With about ten days to pull it together, he sprang into action, combining artwork from galleries represented at Expo with furniture and accessories from local vendors, including several pieces from his own collection. The result was an urbane, high-in-the-sky modern home that took shape, dazzled visitors, and disappeared as quickly as it came. (Who was that masked man?) Richman recently sat down to chat about the project, sharing tips on creating sophisticated spaces around contemporary art.
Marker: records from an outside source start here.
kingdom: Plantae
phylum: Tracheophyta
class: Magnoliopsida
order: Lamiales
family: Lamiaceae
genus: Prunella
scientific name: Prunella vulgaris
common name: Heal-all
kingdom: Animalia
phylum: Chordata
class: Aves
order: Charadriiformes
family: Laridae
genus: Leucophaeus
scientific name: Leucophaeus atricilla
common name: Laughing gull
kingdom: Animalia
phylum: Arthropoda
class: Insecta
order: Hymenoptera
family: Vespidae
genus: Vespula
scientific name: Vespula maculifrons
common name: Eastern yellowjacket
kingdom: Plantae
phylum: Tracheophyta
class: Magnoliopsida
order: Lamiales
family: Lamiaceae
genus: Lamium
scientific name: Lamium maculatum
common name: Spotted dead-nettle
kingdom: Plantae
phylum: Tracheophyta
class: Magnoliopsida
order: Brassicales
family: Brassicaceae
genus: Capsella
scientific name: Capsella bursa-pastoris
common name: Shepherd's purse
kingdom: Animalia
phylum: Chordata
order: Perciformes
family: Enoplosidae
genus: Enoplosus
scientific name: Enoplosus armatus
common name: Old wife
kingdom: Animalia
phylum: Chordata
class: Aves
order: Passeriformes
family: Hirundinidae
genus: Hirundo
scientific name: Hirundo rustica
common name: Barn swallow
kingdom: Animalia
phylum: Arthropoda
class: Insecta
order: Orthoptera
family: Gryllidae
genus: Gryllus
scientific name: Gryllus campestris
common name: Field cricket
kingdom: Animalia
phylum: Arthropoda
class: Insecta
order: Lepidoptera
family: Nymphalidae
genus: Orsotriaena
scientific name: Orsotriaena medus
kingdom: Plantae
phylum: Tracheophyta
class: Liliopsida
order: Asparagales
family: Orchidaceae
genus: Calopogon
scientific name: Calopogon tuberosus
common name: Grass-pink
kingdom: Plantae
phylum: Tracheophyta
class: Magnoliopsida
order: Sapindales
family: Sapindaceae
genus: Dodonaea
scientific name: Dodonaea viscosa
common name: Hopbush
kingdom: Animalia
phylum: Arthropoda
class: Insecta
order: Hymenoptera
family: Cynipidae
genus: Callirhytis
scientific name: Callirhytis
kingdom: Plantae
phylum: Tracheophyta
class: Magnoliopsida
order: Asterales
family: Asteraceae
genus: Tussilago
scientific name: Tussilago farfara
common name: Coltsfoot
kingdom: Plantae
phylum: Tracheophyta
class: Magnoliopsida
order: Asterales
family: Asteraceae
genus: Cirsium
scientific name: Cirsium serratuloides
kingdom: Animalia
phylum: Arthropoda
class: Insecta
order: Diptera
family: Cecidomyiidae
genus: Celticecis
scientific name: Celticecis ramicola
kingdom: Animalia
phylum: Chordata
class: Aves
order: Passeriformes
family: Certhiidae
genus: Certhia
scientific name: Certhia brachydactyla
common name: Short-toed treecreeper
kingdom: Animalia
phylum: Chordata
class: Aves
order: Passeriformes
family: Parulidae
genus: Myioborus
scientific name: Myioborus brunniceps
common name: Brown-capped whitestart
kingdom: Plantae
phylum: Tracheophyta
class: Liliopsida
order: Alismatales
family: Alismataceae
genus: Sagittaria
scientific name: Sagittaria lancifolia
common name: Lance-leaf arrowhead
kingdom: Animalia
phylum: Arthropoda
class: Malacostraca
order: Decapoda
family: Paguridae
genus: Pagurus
1. GO BEYOND YOUR WALLS  If you’ve got a great view, use it. The windows in this guest bedroom want no furniture pushed up against them, no drapery in the way. And the artwork—mirrored-vinyl lettering by Aaron Krach, applied to the glass—has major impact without taking up any space.

 

2. THINK BIG  In the living room, large furnishings with uncluttered lines cede the spotlight to David Maisel’s aerial photographs. A nine-foot sofa in an easy-to-work-with neutral fabric and a six-foot day bed were Richman’s starting points; between them, a coffee table with a poured-glass top is substantial without being ponderous. In the dining area, a mass-ive table with a stainless steel base and a top of Indonesian suar wood is joined by ottomans topped with sheepskin and a spriggy Swarovski crystal chandelier with LED bulbs.

 

3. MAKE FURNITURE STATEMENTS  Thinking of furniture as sculpture opens up all kinds of possibilities. In the den, a voluptuous sofa upholstered in tweeded wool is all about curves and comfort. “When you sit on it, it sort of envelops you,” Richman says. More functional art: Three smooth-finished, ebony-stained sections of teak trunks make excellent low tables.

 

4. STAY WITH THE GROUP  Display small- or medium-size works of art together for maximum impact; John Sparagna’s “Rupture and Void” photos of stacks of fashion magazines with holes drilled through them are arranged in an eye-catching grid in the entry. Richman mixed materials and periods to keep the symmetry interesting, positioning Louis XVI–style chairs on either side of a crisply contemporary marble-topped console with a white-gold leafed base. The chairs are upholstered with shiny vinyl in a rich hue.

 

5. PLAY WITH LAYERS  Now you see it, now you don’t: In the guest room, wood-block art and a lamp that swivels to enable bedtime reading sit on aLucite desk that Richman calls “there but not there”; Alex Webb’s photo of Ciudad Madero, Mexico, hangs over it. On the other side of the bed, a stump pedestal performs nightstand duties. Colorful stripes and patterns bring in the noise as well as the funk in a rug, a throw, and a pile of playful pillows.